Lockamy, who suffered a stroke in September 2014, was paralyzed on his left side. When he entered Spartanburg Rehabilitation Institute, he couldn’t dress or bathe himself. After four weeks of inpatient rehabilitation and six months of continued outpatient therapy, Lockamy is able to walk independently and is back home in his role as a husband and father.
Politi, who has been an occupational therapist for seven years, says it’s her passion to see patients like Lockamy progress and be able to perform activities of daily living.
“We provide occupational therapy to help patients develop, recover, or maintain daily living and work skills,” she says. “We always start with patients’ goals to determine what they want to accomplish. Once we know what they want to be able to do, we create individualized treatment plans to help the patients reach those goals.”

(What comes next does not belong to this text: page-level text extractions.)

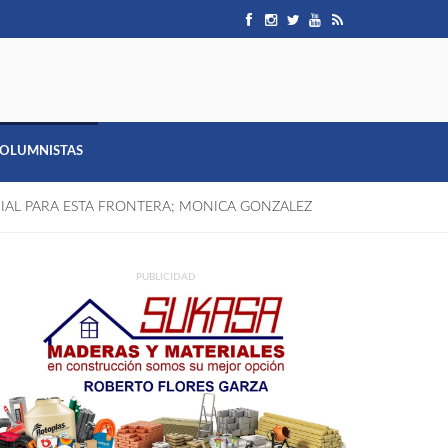
OLUMNISTAS
AL PARA ESTA FRONTERA; MONICA GONZALEZ
PUBLICIDAD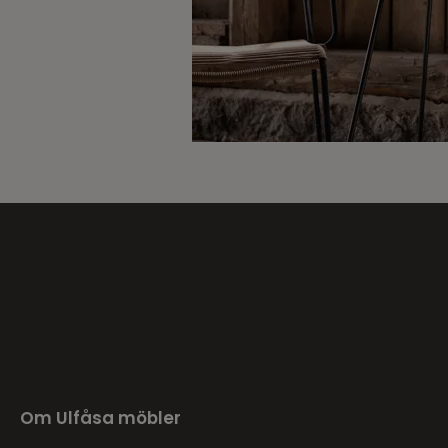
Om Ulfåsa möbler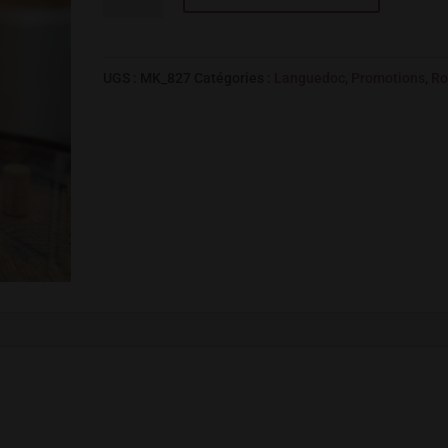
de
NARASSA
I.G.P
UGS :
MK_827
Catégories :
Languedoc
,
Promotions
,
Ro
COTES
CATALANES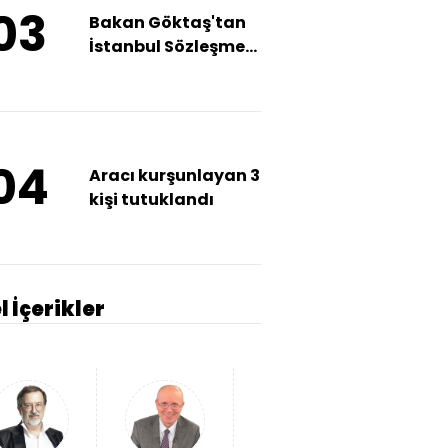
03
Bakan Göktaş'tan
İstanbul Sözleşmesi
açıklaması
04
Aracı kurşunlayan 3
kişi tutuklandı
l İçerikler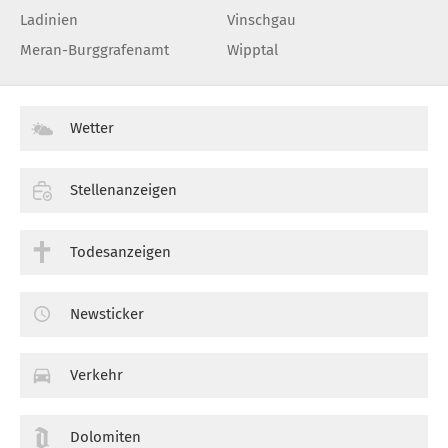
Ladinien
Vinschgau
Meran-Burggrafenamt
Wipptal
Wetter
Stellenanzeigen
Todesanzeigen
Newsticker
Verkehr
Dolomiten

At Spartanburg Rehabilitation Institute, occupational therapists are part of an interdisciplinary team treating the patient. The team includes physicians, nurses, physical therapists, speech therapists, and other healthcare professionals.
Occupational therapy is essential to a patient’s recovery, according to Politi. “The better prepared a patient is at being able to complete daily tasks at home, the more complete the healing process will be,” she says.
Such was the case with Lockamy, who learned how to walk and perform daily tasks.